We have, however, managed a few sporting coups at the Winter Olympics over the years. One of the greatest and most surprising might be Britain’s gold medal at the 1936 Olympics in Germany. The British men’s ice hockey team beat the then reigning champions, Canada, that year. Canada had won the event for four preceding, consecutive Olympics. Britain had, in fact, a spectacularly successful ice hockey team at the time. It was the first team to become Olympic, World and European Champions, all in the same year.
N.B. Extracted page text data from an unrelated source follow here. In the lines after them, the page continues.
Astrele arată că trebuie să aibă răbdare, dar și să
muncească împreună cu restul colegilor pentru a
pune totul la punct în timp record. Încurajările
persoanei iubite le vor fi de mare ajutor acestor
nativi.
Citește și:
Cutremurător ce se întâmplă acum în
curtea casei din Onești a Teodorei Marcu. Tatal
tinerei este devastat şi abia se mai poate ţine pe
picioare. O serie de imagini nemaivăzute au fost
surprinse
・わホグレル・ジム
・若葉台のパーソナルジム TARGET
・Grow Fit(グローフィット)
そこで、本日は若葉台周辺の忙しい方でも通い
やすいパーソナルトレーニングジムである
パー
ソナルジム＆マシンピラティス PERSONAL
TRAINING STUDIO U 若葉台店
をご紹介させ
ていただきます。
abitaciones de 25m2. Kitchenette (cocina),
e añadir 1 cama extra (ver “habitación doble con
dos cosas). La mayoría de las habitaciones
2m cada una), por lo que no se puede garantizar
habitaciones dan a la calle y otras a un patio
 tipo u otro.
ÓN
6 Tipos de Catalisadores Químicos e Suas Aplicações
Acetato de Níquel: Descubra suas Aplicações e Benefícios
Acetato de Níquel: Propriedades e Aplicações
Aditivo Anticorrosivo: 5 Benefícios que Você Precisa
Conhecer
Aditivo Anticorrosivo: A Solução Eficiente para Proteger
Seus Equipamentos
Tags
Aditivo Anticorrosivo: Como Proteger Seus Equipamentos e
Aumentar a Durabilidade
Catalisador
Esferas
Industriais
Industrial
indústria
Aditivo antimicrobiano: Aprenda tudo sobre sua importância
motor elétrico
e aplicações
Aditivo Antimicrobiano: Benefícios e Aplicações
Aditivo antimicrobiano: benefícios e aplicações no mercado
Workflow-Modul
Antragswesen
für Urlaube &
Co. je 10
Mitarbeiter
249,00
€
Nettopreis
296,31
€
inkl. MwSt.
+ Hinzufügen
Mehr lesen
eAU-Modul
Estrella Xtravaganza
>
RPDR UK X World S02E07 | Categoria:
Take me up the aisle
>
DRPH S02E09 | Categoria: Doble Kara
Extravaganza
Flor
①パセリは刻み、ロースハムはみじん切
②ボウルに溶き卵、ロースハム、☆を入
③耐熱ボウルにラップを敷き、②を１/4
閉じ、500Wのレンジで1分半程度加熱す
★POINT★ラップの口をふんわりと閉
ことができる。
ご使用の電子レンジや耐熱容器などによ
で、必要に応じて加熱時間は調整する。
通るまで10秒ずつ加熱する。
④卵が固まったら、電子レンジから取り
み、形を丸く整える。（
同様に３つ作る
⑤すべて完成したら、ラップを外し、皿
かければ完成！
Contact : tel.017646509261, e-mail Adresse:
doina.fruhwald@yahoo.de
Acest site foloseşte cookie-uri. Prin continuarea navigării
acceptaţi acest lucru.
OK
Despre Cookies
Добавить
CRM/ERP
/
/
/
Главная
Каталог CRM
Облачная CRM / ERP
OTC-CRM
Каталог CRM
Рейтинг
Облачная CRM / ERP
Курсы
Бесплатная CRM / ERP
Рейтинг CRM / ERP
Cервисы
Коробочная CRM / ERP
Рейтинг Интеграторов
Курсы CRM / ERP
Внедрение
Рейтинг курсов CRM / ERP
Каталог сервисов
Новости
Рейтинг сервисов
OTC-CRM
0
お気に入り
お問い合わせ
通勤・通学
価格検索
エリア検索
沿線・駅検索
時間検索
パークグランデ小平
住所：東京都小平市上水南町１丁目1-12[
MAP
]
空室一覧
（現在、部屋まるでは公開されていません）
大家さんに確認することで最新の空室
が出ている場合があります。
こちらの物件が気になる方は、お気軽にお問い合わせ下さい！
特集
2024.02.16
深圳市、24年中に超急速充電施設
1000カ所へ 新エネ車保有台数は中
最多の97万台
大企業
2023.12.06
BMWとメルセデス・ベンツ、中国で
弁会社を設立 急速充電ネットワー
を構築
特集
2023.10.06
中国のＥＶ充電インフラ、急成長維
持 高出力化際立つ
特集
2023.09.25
The 1936 Winter Olympics was notable in its own right. Held in Garmisch-Partenkirchen in Germany, it was the last time that a winter and summer Olympics was held in the same country in the same year. Hitler was, of course, Germany’s leader at this time. Months before the winter games an English reporter visited Garmisch-Partenkirchen. He saw several signs, saying ‘Jews not wanted’ and ‘Jews not allowed’ in the village. He took a photo of one of them above the Partenkirchen ski clubhouse. The photo was published throughout the world.
A movemement formed in the US to boycott the Garmisch-Partenkirchen Olympics. It threatened the entire German Olympic Project. Germany could not risk countries pulling out of their planned Olympics showcase in Berlin months later. So Berlin ordered all anti-semitic signs and posters removed in Garmisch-Partenkirchen and presented themselves to the outside world as a ‘friendly dictatorship’. Their ice hockey captain was , in fact, Jewish, the only Jew to represent Germany at the Games. The British ice hockey team even performed a Nazi salute during the Games out of ‘respect to their hosts, the German People’.
Of course ice hockey at the Olympics has the power to surprise in 2018 too. The appearance of a united North and South Korean women’s ice hockey team has definitely earned the term ‘historic’. They may not have won any medals – or any games! – but they certainly won the prize for most rapturous and warm reception at this year’s Olympic Games. Long live Olympics upsets and surprises – they’re a huge part of the Games’ appeal.